Ignoramos absolutamente em
que condições se dão as primeiras encarnações da alma; é um desses princípios
das coisas que estão nos segredos de Deus. Apenas sabemos que são criadas
simples e ignorantes, tendo todas, assim, o mesmo ponto de partida, o que é
conforme à justiça; o que sabemos ainda é que o livre-arbítrio só se desenvolve
pouco a pouco e após numerosas evoluções na vida corpórea. Não é, pois, nem
após a primeira, nem depois da segunda encarnação que a alma tem consciência
bastante clara de si mesma, para ser responsável por seus atos; não é senão
após a centésima, talvez após a milésima. Dá-se o mesmo com a criança, que não
goza da plenitude de suas faculdades, nem um, nem dois dias após o nascimento,
mas depois de anos. E, ainda, quando a alma goza do livre- -arbítrio, a
responsabilidade cresce em razão do desenvolvimento de sua inteligência; é
assim, por exemplo, que um selvagem que come os seus semelhantes é menos
castigado que o homem civilizado, que comete uma simples injustiça. Sem dúvida
os nossos selvagens estão muito atrasados em relação a nós e, no entanto, já se
acham bem longe de seu ponto de partida. Durante longos períodos, a alma
encarnada é submetida à influência exclusiva dos instintos de conservação;
pouco a pouco esses instintos se transformam em instintos inteligentes ou,
melhor dizendo, se equilibram com a inteligência; mais tarde, e sempre
gradualmente, a inteligência domina os instintos. Só então é que começa a séria
responsabilidade.
Além disso, o autor da pergunta comete dois erros graves: o primeiro é o de admitir que o acaso decida pelo bom ou mau caminho que o Espírito segue em seu princípio. Se houvesse acaso ou fatalidade, toda responsabilidade seria injusta. Como dissemos, o Espírito fica num estado inconsciente durante numerosas encarnações; a luz da inteligência não se faz senão aos poucos e a responsabilidade real só começa quando o Espírito age livremente e com conhecimento de causa.
O segundo erro é o de
admitir que as primeiras encarnações humanas ocorrem na Terra. A Terra já foi,
mas não é mais, um mundo primitivo; os mais atrasados seres humanos encontrados
em sua superfície já se despojaram das primeiras fraldas da encarnação e os
nossos selvagens estão em progresso, comparativamente ao que eram antes que seu
Espírito viesse encarnar neste globo. Que se julgue agora o número de
existências necessárias a esses selvagens para transpor todos os degraus que os
separam da mais adiantada civilização; todos esses degraus intermediários se
acham na Terra sem solução de continuidade e se pode segui-los observando as
nuances que distinguem os diferentes povos; só o começo e o fim aí não se encontram;
para nós o começo se perde nas profundezas do passado, que não nos é dado
penetrar.
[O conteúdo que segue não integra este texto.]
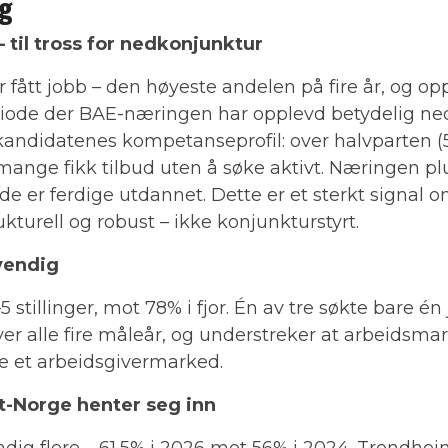
gg
 til tross for nedkonjunktur
 fått jobb – den høyeste andelen på fire år, og opp
iode der BAE-næringen har opplevd betydelig nedg
i kandidatenes kompetanseprofil: over halvparten (
nge fikk tilbud uten å søke aktivt. Næringen p
e er ferdige utdannet. Dette er et sterkt signal o
turell og robust – ikke konjunkturstyrt.
vendig
 stillinger, mot 78% i fjor. Én av tre søkte bare én
ver alle fire måleår, og understreker at arbeidsma
e et arbeidsgivermarked.
t-Norge henter seg inn
tadig flere – 61,5% i 2026 mot 56% i 2024. Trondhei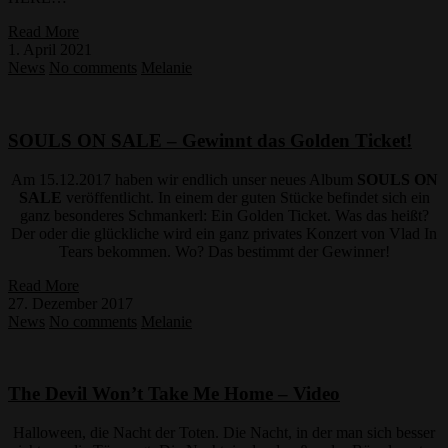
Read More
1. April 2021
News
No comments
Melanie
SOULS ON SALE – Gewinnt das Golden Ticket!
Am 15.12.2017 haben wir endlich unser neues Album
SOULS ON
SALE
veröffentlicht. In einem der guten Stücke befindet sich ein
ganz besonderes Schmankerl: Ein Golden Ticket. Was das heißt?
Der oder die glückliche wird ein ganz privates Konzert von Vlad In
Tears bekommen. Wo? Das bestimmt der Gewinner!
Read More
27. Dezember 2017
News
No comments
Melanie
The Devil Won’t Take Me Home – Video
Halloween, die Nacht der Toten. Die Nacht, in der man sich besser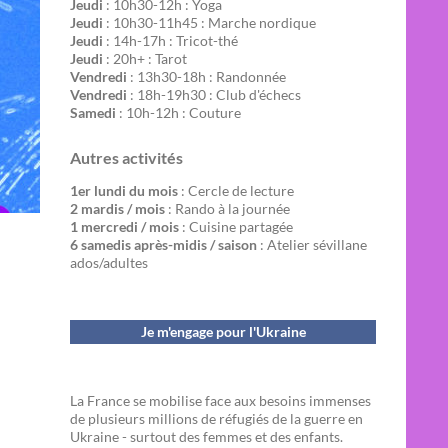
Jeudi
: 10h30-12h : Yoga
Jeudi
: 10h30-11h45 : Marche nordique
Jeudi
: 14h-17h : Tricot-thé
Jeudi
: 20h+ : Tarot
Vendredi
: 13h30-18h : Randonnée
Vendredi
: 18h-19h30 : Club d'échecs
Samedi
: 10h-12h : Couture
Autres activités
1er lundi du mois
: Cercle de lecture
2 mardis / mois
: Rando à la journée
1 mercredi / mois
: Cuisine partagée
6 samedis après-midis / saison
: Atelier sévillane
ados/adultes
Je m'engage pour l'Ukraine
La France se mobilise face aux besoins immenses
de plusieurs millions de réfugiés de la guerre en
Ukraine - surtout des femmes et des enfants.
Aliás, isto pouco importa, pois tal conhecimento em nada nos
adiantaria. Não somos perfeitos, eis o que é positivo; sabemos que nossas
imperfeições são o único obstáculo à nossa felicidade futura; portanto,
estudemo-nos, a fim de nos aperfeiçoarmos. No ponto em que estamos a
inteligência está bastante desenvolvida para permitir ao homem julgar
sensatamente o bem e o mal, e é também deste ponto que a sua responsabilidade é
mais seriamente empenhada, já que não mais se pode dizer o que dizia Jesus:
“Perdoai-lhes, Senhor, porque não sabem o que fazem”. (Lucas, 23:34)
Fonte: Revista espírita, janeiro de 1864.